Macron increases defence spending and vows to bring back military service

13 Mar 18

The French president has reversed a decade of defence budget cuts by approving nearly €300bn in military spending by 2025, as he pushes for military service to be compulsory.

The pledge comes as Emmanuel Macron has promised to lift defence spending to 2% of gross domestic product, from 1.7% last year.

The budget is set to rise by €1.7bn annually until 2022 and €3bn thereafter. The government has already announced a 5.6% increase in spending, to €34.4bn, for this year.

Macron said last month that his new ‘universal national service’ would include an obligatory period of between three and six months for all young people.

The compulsory service was scrapped nearly two decades ago. The government has said it wants to trial the scheme from 2019.

Between 600,000 and 800,000 young people would face military training a year and spend a month with the armed forces.
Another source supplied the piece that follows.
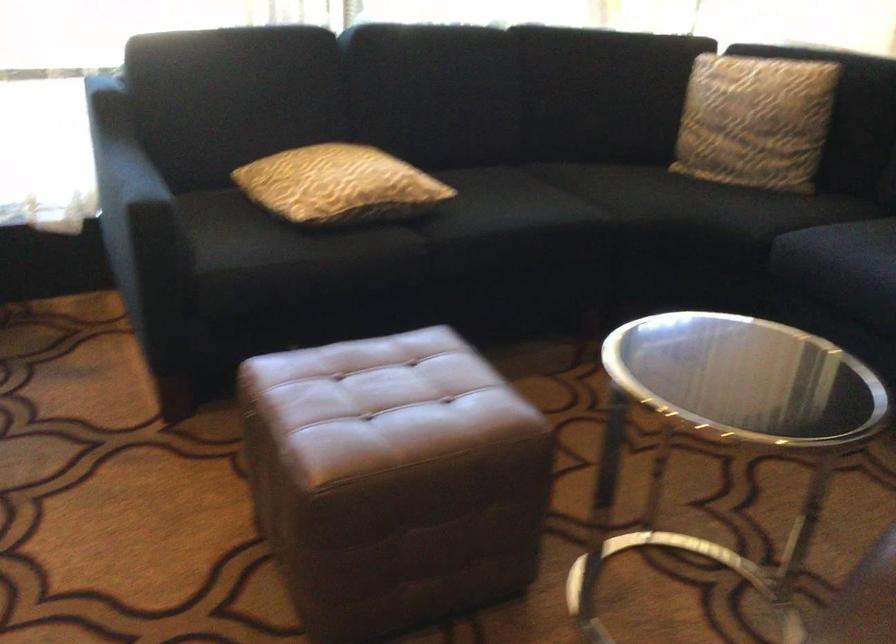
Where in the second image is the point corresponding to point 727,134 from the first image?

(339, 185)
But how this will be funded has not been announced.

According to the Economist, recent estimates suggested that the cost of building 18 regional centres across the country, to take in 4,500 young people for a month at a time, would cost about €3.6bn. 
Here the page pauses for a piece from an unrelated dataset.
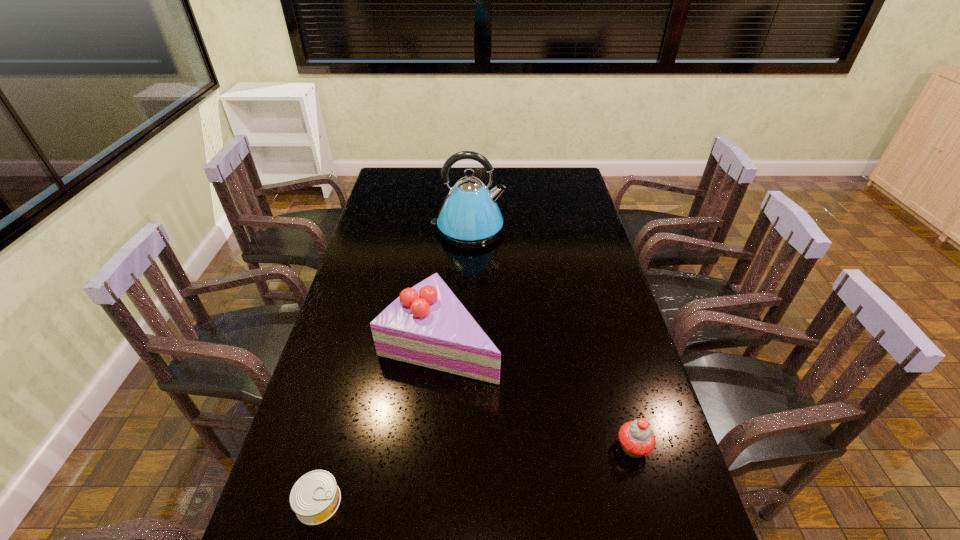
What are the coordinates of `kettle` in the screenshot? It's located at (469, 215).

Locate an element on the screen. the tallest object is located at coordinates (469, 215).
The spending announcement comes in the midst of tension in the Middle East and pressure on NATO members from president Donald Trump to put more money into their armed forced.

By 2025, it is expected that about 6,000 jobs will be added to the military, including 3,000 in cyber security and intelligence services, according to the French government.

About 60,000 jobs were cut between 2005 and 2015 after Islamist extremists began to target France with a number of terror attacks.